This is Exercise 12.2(a) of Roman's "Fundamentals of Group Theory: An Advanced Approach". According to this search, it is new to MSE.
The Details:
Roman defines, on page 350 ibid., the dicyclic group of order $4n, n>1$, using the presentation
$${\rm Dic}_n\cong \langle x,y\mid x^{2n}, y^2=x^n, yx=x^{2n-1}y=x^{-1}y\rangle.\tag{$\mathcal{P}$}$$
The Question:
Why does the dicyclic group have exactly one involution?
Thoughts:
Since the order of the dicyclic group is $4n$, two divides its order, so by Cauchy's Theorem, an involution exists; but this is nuking the problem, since $y^2=x^n$ is an involution by the relation $x^{2n}=1$ in $(\mathcal{P})$.
Suppose, then, for a contradiction, that $z^2=1$ for some $z\in{\rm Dic}_n$ with $z\neq x^n$. Now what do I do?

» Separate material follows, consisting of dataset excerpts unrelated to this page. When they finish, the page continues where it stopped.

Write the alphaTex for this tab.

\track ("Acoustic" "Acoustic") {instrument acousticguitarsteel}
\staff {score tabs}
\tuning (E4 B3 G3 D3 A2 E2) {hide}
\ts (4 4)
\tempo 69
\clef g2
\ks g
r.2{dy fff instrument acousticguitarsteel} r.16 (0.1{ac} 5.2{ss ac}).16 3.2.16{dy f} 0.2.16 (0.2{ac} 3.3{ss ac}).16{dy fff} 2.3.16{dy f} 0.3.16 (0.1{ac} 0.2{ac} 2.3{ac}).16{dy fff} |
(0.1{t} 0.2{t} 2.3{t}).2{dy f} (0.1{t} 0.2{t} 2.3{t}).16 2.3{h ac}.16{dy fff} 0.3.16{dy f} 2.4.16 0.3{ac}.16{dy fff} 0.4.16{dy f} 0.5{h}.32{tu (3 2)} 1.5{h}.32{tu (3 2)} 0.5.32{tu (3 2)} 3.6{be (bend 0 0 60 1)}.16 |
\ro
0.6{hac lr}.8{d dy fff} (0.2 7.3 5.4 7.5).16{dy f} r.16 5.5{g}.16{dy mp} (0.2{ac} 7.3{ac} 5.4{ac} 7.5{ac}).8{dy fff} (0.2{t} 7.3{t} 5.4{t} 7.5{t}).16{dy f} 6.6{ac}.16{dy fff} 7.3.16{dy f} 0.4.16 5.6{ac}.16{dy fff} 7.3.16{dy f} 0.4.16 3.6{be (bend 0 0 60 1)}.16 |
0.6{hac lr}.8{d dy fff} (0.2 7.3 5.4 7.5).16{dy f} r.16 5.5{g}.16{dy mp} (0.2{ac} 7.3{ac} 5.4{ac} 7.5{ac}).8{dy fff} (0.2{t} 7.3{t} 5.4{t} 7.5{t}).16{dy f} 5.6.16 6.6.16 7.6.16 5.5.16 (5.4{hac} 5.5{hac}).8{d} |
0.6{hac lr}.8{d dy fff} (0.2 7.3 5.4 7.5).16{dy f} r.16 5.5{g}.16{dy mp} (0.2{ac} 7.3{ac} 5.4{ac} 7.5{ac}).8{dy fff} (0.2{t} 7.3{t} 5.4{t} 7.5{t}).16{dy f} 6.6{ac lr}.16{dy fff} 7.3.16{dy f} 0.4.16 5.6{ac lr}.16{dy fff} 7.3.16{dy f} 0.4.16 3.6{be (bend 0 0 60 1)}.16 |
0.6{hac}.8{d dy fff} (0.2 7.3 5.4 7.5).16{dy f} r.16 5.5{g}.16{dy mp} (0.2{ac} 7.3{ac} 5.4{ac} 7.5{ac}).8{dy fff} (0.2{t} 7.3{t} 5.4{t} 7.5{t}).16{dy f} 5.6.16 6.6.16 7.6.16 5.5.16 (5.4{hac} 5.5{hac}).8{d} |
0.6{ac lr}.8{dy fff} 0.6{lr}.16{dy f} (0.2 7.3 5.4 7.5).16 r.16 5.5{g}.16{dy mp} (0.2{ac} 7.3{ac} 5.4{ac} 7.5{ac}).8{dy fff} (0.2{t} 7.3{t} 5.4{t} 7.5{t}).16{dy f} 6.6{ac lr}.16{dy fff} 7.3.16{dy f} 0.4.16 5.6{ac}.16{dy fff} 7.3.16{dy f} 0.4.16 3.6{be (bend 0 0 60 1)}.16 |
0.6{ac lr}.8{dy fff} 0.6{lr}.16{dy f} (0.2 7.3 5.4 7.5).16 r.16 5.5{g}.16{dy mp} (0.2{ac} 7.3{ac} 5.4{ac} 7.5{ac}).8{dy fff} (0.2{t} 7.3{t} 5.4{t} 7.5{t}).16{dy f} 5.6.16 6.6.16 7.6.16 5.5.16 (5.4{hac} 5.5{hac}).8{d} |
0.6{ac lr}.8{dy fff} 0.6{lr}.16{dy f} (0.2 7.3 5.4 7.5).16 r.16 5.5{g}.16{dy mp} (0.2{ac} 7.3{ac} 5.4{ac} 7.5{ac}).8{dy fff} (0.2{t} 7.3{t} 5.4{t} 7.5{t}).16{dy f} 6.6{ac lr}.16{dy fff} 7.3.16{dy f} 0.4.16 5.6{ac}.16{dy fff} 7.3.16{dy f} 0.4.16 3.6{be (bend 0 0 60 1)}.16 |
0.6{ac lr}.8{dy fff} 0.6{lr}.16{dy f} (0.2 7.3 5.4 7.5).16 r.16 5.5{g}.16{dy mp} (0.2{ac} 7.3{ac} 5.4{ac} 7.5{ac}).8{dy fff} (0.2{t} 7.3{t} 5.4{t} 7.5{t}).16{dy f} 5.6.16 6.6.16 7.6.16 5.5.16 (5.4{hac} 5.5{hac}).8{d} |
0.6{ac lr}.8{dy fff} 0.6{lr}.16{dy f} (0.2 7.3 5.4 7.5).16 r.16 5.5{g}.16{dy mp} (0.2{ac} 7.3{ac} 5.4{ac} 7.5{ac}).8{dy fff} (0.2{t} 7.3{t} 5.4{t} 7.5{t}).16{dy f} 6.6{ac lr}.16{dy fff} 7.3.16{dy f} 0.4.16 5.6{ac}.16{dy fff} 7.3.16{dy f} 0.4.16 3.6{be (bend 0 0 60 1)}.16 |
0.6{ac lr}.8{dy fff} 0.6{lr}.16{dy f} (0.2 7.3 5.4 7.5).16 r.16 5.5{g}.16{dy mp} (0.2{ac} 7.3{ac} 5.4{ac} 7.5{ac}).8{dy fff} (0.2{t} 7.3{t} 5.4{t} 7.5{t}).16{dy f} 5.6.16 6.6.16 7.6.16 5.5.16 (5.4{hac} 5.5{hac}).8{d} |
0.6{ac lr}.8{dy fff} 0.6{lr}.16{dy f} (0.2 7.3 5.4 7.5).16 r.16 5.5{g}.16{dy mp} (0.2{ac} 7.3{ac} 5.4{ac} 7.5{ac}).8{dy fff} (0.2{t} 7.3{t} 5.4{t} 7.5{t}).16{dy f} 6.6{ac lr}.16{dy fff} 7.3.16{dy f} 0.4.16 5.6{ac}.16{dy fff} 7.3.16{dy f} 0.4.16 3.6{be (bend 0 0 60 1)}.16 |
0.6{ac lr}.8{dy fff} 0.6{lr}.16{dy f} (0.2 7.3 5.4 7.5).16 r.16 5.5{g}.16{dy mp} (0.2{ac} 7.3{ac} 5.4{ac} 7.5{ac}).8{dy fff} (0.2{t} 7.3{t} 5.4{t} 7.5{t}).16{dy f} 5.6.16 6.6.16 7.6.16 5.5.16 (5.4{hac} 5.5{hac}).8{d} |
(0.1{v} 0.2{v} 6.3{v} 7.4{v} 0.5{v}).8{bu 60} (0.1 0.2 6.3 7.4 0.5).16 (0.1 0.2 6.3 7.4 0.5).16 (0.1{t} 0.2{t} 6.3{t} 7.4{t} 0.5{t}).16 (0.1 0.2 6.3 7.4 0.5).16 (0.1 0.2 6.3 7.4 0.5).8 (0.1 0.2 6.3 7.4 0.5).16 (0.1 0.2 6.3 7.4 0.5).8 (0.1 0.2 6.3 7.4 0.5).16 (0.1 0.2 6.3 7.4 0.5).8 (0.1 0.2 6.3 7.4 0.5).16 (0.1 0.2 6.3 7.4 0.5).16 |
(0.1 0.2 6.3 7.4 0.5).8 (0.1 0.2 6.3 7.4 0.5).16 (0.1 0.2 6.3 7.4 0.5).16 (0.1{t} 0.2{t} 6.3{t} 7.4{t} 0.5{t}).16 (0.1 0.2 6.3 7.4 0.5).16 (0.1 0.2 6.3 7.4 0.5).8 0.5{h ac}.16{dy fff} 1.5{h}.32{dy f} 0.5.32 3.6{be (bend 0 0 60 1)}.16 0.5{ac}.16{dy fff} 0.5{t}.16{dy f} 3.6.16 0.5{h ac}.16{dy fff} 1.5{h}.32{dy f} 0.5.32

Experience tells me that we can write each element of ${\rm Dic}_n$ in the form $x^ay^b$ for some $a\in\overline{0,2n-1},$ $b\in\{0,1\}$. This follows from the orders of $x$ and of $y$, together with the last relation in $(\mathcal{P})$. I'm fairly sure this will help.
An Example:
Let $n=2$. Then ${\rm Dic}_2$ is isomorphic to the quaternion group. Clearly $-1$ is its only involution.
My Background:
I work with presentations a lot, so this seems like a problem I should be able to solve myself with a bit of a hint. I don't have much experience with dicyclic groups.
Further Context:
This question is from a rather introductory chapter titled "Free Groups and Presentations", so the tools available aren't as sophisticated as in, say, Magnus et al.'s "Combinatorial Group Theory: [. . .]".
Please help :)
Well, it is clear that one involution is $x^n$, and this is the only power of $x$ that is an involution. Every other element can be written in the form $x^iy$ with $0\leq i\lt 2n$, using the given relations. Note that any even power of $y$ can be written as a power of $x$, since $(y^{2k}) = (y^2)^k = (x^n)^k = x^{kn}$, and any odd power of $y$ can be written as a power of $x$ times $y$, since $y^{2k+1} = y^{2k}y = x^{kn}y$. That’s why every element can be written as $x^iy^j$ with $0\leq i\lt 2n$, $0\leq j\lt 2$. Uniqueness takes a bit more work, but isn’t terribly hard.
We have $$(x^iy)^2 = x^iyx^iy = x^ix^{-i}y^2 = x^n.$$ So this is trivial if and only if $x^n=e$, which cannot happen since $x$ has order $2n$. Thus, none of these elements are involutions, and so the only involution is $x^n$, which we already found.